Entendimento da Corte não impede que o fisco responsabilize terceiros pela dívida de uma empresa, mas pode elevar o interesse de autoridades numa forma melhor para cobrar dívidas.
O Superior Tribunal de Justiça (STJ) declarou inconstitucional um decreto que permitia a responsabilização solidária dos sócios de empresa ou associação em caso de inadimplemento da pessoa jurídica nos impostos federais.
Segundo o especialista em direito tributário do Schneider, Pugliese, Advogados, Flávio Carvalho, a decisão aumentou a segurança jurídica. “Em um País como o nosso, em que é tão difícil empreender, [a decisão] dá segurança para o empresário de que ele não ficará com a corda no pescoço quando a empresa não pagar imposto”, afirma.
O Decreto-lei 1.736/1979 determina que acionistas controladores, diretores, gerentes ou representantes de pessoas jurídicas de direito privado são solidariamente responsáveis em caso de falta de recolhimento do Imposto sobre Produtos Industrializados (IPI) e no Imposto de Renda descontado na fonte.

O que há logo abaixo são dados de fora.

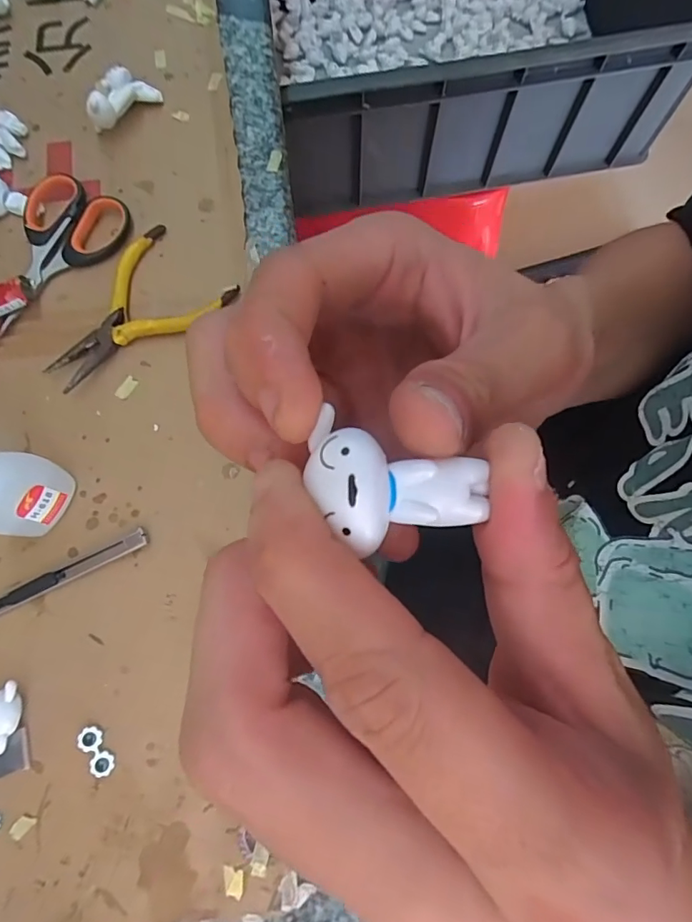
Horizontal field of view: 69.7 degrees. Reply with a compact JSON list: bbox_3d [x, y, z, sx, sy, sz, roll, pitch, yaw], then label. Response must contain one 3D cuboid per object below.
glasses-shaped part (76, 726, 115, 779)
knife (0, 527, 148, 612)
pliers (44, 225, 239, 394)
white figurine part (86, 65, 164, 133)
[{"bbox_3d":[-0.135,0.157,0.268,0.013,0.005,0.027,-32,80,-6],"label":"glasses-shaped part"},{"bbox_3d":[-0.186,0.076,0.286,0.150,0.007,0.011,-25,79,-5],"label":"knife"},{"bbox_3d":[-0.141,-0.095,0.320,0.117,0.012,0.073,-44,81,-8],"label":"pliers"},{"bbox_3d":[-0.159,-0.254,0.346,0.024,0.029,0.051,44,81,9],"label":"white figurine part"}]

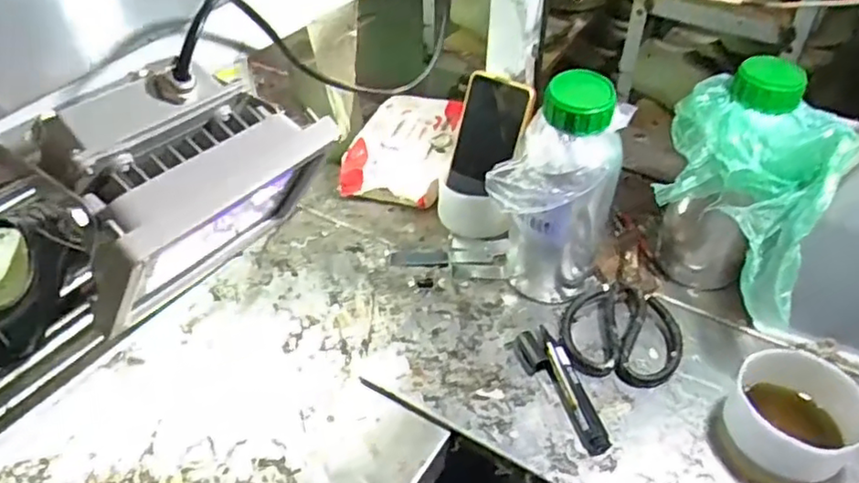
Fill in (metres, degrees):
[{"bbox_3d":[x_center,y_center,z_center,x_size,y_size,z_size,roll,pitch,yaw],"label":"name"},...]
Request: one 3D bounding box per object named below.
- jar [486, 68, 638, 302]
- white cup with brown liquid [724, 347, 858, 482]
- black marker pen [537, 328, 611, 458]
[{"bbox_3d":[0.110,-0.033,0.565,0.094,0.224,0.089,0,41,0],"label":"jar"},{"bbox_3d":[0.274,0.134,0.495,0.080,0.066,0.085,0,41,0],"label":"white cup with brown liquid"},{"bbox_3d":[0.117,0.119,0.550,0.022,0.018,0.125,-10,41,-11],"label":"black marker pen"}]

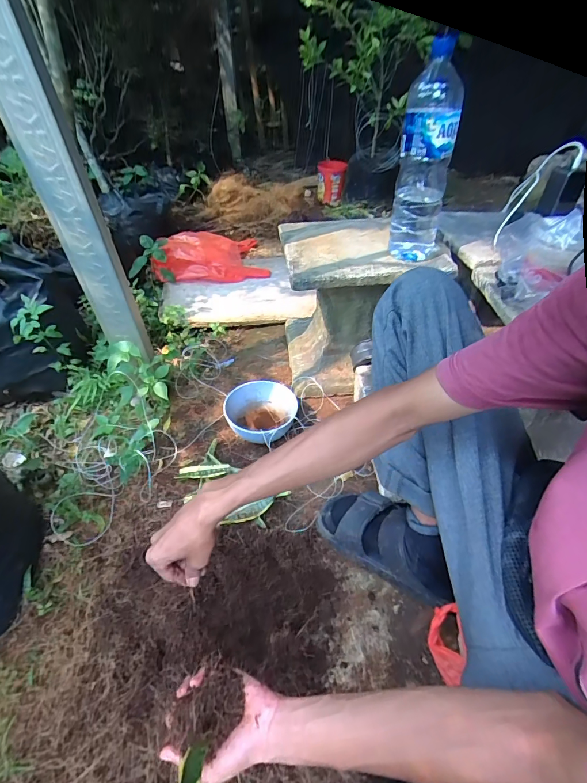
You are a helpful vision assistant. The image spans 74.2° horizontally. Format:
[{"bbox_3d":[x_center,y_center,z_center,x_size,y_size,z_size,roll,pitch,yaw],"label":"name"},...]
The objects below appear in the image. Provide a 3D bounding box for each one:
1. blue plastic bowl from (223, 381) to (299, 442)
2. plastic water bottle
[{"bbox_3d":[-0.069,0.052,0.794,0.137,0.079,0.146,0,44,0],"label":"blue plastic bowl"},{"bbox_3d":[0.215,-0.367,0.638,0.085,0.304,0.073,14,46,13],"label":"plastic water bottle"}]

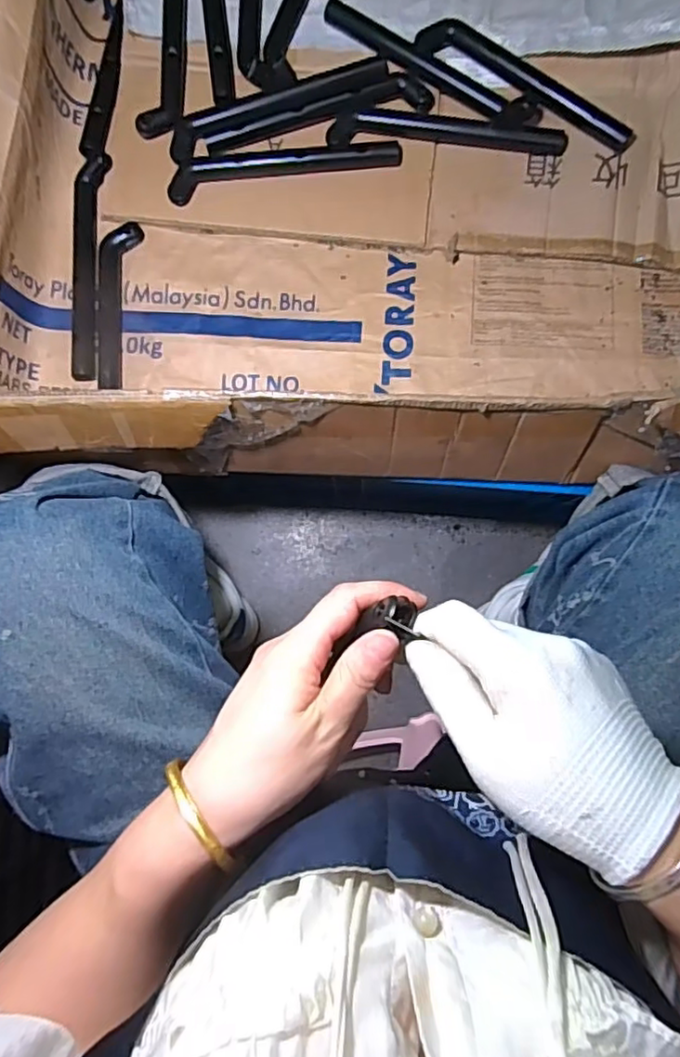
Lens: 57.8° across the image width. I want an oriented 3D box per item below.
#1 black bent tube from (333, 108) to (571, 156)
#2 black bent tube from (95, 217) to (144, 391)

Os membros da Corte Especial no STJ, por unanimidade, seguiram o voto do relator, ministro Og Fernandes na questão, relacionada à execução fiscal de uma cooperativa do setor de saúde. De acordo com o magistrado, tanto a Constituição de 1967/1969 quanto a atual, promulgada em 1988, exigem Lei Complementar para alterar normas gerais em matéria tributária. Dessa forma, o decreto expedido na época da ditadura militar – e usado como justificativa pela Receita para fazer a cobrança – foi considerado inconstitucional.
Para o advogado tributarista do Nelson Wilians e Advogados Associados, Adam Henrique Pinheiro da Silva, apesar dos ministros terem analisado o tema pela questão formal constitucional, o decreto já era polêmico desde o início por permitir a responsabilização sem qualquer comprovação de dolo por parte do sócio ou do acionista. “Essa previsão também não está de acordo com os artigos 134 e 135 do Código Tributário Nacional, que afastam a possibilidade da inadimplência gerar, por si só, a responsabilidade solidária”.
“Segundo o decreto de 1979, a mera participação na sociedade já permitiria que os sócios fossem responsabilizados por uma dívida tributária”, ressalta Flávio Carvalho.
Na opinião do advogado do Schneider, Pugliese, é importante que se aponte quem causou o inadimplemento, com uma investigação individualizada. “Em caso de fraude, faz sentido responsabilizar todo mundo, mas obrigar uma pessoa física a pagar por um tributo devido pela empresa sem ter qualquer comprovação de culpa dessa pessoa é algo no mínimo controverso”.
Via mais fácil
Adam Henrique Pinheiro da Silva acredita que a decisão do STJ fará com que a Receita Federal fique mais receosa antes de cobrar dívidas tributárias de sócios das empresas quando não conseguir receber o pagamento da empresa. “As fazendas públicas não analisam qual foi o sócio que atuou com dolo ou acabou fazendo alguma infração. Todos os sócios são inseridos indiscriminadamente e às vezes sem sequer ter direito a defesa em âmbito administrativo”, explica o advogado do Nelson Wilians.
Já Flávio Carvalho lembra que o entendimento da Corte não impede que o fisco responsabilize terceiros pela dívida de uma pessoa jurídica, já que existem outras ferramentas para isso. “A Receita usava a ferramenta mais fácil que tinha à mão, que era responsabilizar sócio e administrador sem provar o envolvimento de cada um”, comenta. “Porém, existem outros mecanismos na execução fiscal que permitem essa busca por responsáveis.”
De acordo com ele, a Procuradoria da Fazenda Nacional regularmente faz esse tipo de execução fiscal, colocando os sócios no polo passivo, de modo que a decisão será muito positiva para os empresários.
Além disso, Carvalho defende que o juízo traz maior harmonia à jurisprudência, visto que tanto o STJ quanto o Supremo Tribunal Federal (STF) já tinham decidido em outros casos que o inadimplemento não pode gerar responsabilidade solidária do sócio-gerente sem que seja apontada qualquer fraude. A Súmula 430, do próprio STJ, versa sobre isso.